A decisão da Polícia Federal de impor sigilo de 100 anos sobre a lista de visitantes de Daniel Vorcaro durante o período em que ele está preso é imoral e contrasta com o princípio da transparência e acesso à informação, avaliam juristas ouvidos pela reportagem.

Eles consideram a restrição incompatível com a legislação brasileira e criticam as justificativas dadas pela PF para colocar a relação em sigilo máximo. Pela determinação da instituição, a lista de quem esteve na prisão para visitar Vorcaro só será de conhecimento público no ano de 2126.
Ao justificar a medida em pedido formulado pela Lei de Acesso à Informação (LAI), a PF alegou que os registros contêm dados pessoais sensíveis, como nomes, CPFs, datas, horários das visitas e vínculos com o detento, e que sua divulgação poderia afetar direitos relacionados à intimidade, à vida privada, à honra e à imagem dos envolvidos.
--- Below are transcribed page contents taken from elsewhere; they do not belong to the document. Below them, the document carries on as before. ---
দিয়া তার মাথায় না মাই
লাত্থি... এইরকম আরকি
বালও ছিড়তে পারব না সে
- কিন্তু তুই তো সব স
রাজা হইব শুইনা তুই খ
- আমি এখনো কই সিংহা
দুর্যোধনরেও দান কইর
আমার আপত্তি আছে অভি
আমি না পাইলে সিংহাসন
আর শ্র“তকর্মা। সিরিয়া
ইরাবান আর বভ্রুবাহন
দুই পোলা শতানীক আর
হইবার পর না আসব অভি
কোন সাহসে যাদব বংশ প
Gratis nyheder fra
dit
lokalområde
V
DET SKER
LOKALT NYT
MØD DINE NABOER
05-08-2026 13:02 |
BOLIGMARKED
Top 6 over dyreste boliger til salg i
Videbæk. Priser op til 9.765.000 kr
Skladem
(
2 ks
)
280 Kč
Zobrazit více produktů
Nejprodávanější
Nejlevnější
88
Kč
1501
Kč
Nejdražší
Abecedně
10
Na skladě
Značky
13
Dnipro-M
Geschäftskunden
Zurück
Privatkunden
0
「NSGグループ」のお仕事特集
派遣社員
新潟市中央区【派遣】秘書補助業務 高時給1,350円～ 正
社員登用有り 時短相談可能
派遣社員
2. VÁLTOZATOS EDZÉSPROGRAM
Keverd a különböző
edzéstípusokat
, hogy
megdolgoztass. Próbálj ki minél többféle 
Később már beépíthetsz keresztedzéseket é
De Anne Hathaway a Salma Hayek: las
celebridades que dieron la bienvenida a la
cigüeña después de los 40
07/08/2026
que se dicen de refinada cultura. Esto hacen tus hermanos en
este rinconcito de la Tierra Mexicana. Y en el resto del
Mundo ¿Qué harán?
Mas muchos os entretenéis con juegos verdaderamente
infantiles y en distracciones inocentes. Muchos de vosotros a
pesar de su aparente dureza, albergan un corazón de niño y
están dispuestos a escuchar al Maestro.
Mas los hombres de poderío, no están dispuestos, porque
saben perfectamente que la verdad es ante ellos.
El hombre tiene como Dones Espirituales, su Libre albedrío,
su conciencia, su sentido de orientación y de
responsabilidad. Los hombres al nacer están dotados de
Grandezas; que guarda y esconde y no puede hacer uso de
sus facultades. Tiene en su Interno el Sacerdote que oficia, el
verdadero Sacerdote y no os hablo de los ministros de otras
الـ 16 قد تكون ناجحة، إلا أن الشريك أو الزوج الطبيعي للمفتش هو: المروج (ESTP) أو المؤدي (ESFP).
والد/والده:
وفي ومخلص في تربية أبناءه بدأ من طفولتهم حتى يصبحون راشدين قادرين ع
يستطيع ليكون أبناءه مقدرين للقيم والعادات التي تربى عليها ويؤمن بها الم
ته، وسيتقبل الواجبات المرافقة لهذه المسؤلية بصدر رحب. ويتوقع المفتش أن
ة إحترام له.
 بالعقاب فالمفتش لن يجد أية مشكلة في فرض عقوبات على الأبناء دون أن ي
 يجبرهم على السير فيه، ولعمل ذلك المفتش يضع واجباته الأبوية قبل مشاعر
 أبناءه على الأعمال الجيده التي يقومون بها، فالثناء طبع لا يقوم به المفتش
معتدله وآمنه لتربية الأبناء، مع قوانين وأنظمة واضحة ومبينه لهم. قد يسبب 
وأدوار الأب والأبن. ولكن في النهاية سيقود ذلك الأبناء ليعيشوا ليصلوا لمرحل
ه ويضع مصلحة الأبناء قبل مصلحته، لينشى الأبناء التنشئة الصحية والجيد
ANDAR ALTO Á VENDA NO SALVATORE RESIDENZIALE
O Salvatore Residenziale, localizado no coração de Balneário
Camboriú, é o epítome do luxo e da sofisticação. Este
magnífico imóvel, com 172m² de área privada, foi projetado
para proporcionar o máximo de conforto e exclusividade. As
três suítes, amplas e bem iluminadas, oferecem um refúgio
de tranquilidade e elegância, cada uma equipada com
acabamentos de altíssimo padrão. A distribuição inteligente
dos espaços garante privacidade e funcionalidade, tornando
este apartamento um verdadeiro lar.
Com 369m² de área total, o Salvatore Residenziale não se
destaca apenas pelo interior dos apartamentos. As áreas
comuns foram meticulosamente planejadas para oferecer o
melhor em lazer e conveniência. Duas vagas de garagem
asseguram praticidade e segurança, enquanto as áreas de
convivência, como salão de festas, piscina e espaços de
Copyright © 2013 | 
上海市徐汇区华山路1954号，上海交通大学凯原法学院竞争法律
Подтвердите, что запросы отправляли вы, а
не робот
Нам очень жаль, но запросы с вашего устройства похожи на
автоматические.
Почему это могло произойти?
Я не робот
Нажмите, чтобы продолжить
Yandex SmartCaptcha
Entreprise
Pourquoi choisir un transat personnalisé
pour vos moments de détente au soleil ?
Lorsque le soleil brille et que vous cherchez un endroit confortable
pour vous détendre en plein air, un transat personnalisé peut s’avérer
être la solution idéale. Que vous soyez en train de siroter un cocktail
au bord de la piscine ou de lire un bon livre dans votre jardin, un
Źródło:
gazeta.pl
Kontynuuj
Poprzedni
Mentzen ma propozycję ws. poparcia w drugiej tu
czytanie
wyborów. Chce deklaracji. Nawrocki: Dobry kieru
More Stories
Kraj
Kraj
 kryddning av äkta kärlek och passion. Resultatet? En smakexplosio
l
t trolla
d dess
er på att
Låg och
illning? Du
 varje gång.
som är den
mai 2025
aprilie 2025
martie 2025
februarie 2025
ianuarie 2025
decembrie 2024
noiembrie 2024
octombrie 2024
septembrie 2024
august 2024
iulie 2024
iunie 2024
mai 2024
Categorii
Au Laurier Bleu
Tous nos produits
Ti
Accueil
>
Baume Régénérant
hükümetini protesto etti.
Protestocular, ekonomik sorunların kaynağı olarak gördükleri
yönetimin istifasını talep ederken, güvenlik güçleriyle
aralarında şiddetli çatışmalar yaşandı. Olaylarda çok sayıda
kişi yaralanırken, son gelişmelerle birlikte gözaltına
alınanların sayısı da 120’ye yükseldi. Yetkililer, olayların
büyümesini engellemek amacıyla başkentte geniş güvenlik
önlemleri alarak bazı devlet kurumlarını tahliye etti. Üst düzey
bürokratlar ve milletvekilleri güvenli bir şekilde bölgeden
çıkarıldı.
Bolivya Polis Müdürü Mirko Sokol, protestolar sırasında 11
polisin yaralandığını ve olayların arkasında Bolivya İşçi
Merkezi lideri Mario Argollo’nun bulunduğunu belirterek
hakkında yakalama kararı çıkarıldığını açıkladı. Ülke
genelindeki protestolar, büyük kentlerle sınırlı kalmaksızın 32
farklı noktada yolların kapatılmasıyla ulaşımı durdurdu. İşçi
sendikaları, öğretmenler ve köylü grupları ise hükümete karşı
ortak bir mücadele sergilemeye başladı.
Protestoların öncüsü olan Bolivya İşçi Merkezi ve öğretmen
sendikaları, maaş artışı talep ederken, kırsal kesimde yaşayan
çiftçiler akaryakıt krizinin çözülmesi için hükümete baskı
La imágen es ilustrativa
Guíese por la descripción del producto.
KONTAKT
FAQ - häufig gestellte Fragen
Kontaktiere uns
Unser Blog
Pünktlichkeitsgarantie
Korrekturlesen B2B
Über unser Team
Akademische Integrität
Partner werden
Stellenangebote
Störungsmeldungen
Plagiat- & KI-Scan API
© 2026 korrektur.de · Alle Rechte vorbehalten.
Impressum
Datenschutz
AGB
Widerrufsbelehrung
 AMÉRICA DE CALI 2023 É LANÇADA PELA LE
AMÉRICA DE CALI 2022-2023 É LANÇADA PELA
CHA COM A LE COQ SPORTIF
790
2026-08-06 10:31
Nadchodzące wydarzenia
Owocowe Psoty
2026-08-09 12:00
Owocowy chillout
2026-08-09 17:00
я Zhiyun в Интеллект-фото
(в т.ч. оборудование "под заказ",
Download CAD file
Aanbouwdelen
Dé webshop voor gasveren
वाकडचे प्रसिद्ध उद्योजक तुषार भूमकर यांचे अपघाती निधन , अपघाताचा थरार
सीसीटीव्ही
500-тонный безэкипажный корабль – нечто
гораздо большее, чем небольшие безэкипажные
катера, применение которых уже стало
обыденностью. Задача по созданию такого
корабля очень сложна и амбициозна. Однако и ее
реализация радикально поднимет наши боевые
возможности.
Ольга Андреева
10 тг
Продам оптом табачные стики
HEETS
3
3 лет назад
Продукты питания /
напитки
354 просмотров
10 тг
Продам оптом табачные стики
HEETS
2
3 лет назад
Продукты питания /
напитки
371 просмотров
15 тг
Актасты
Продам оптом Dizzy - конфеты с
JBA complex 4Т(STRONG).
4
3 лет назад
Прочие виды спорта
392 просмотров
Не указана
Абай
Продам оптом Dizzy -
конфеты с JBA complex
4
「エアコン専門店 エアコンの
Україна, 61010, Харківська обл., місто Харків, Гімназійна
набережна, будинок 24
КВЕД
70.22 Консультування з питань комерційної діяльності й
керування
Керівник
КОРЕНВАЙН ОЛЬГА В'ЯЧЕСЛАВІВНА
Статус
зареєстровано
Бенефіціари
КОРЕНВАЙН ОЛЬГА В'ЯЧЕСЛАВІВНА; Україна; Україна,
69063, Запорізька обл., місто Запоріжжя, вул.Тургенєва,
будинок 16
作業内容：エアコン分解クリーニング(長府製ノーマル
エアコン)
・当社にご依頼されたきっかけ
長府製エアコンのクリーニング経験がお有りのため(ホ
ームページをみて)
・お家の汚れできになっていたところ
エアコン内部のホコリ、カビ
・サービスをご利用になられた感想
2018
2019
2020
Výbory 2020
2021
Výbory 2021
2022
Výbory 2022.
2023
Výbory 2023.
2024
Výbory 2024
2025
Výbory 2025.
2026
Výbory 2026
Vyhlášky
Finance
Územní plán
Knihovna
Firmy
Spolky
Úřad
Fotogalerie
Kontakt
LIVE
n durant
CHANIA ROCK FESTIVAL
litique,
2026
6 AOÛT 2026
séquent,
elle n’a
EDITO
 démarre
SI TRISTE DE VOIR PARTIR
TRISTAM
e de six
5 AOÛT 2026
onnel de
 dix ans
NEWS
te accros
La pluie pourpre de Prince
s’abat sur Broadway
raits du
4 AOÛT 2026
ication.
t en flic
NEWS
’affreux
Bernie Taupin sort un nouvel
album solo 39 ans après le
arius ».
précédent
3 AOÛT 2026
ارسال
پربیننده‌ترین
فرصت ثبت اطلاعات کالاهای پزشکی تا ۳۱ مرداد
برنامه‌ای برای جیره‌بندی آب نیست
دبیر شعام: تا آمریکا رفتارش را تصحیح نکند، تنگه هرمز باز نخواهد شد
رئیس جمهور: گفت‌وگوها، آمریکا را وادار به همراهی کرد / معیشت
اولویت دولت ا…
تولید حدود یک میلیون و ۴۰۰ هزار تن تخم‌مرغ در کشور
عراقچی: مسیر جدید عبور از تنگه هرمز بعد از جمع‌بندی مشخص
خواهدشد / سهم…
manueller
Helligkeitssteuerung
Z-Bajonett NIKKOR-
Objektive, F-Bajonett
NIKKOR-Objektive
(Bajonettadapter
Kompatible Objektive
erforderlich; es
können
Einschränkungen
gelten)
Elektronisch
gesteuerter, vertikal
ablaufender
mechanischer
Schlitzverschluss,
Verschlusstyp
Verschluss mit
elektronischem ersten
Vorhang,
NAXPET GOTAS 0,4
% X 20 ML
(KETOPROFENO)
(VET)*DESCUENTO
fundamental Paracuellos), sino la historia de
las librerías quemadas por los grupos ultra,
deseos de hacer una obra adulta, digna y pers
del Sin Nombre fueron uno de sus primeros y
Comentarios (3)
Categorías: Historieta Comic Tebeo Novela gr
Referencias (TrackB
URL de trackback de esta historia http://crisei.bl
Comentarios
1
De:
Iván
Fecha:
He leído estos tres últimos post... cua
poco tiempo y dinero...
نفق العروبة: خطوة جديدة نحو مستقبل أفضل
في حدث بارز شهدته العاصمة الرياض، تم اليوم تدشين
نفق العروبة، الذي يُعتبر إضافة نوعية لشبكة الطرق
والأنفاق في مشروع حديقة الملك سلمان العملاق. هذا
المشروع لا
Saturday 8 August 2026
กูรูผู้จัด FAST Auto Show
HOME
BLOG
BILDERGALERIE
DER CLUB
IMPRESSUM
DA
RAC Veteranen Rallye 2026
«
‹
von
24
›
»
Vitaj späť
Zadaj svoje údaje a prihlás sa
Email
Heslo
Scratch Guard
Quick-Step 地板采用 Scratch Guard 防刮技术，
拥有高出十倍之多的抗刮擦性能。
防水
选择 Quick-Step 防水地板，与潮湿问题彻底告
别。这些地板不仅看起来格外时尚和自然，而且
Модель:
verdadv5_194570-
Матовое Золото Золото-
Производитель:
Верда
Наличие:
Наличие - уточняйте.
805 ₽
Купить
A corporação negou o acesso à íntegra dos documentos mesmo após ser sugerida a ocultação das informações pessoais e a divulgação parcial do conteúdo. De modo geral, a LAI estabelece prazos de cinco anos para informações consideradas reservadas, 15 anos para informações secretas e 25 anos para informações ultrassecretas, renováveis apenas em hipóteses específicas previstas em lei.
“Não se trata de um segredo de Estado ou algo que coloque a segurança nacional em risco. A lista em sigilo é inimaginável diante da proporção e do alcance do caso Master. Quem visitou Vorcaro na prisão é um interesse da República”, destaca o advogado Gilberto Melo, mestre em compliance.
Para o doutor em Direito e comentarista político Luiz Augusto Módolo, a decisão da PF é incompatível com os princípios de transparência e moralidade previstos na Constituição. Na avaliação do jurista, a medida pode até encontrar respaldo formal na legislação, mas não se sustenta do ponto de vista ético e do interesse público. "A Constituição preza pela moralidade e pelo acesso às informações", afirmou.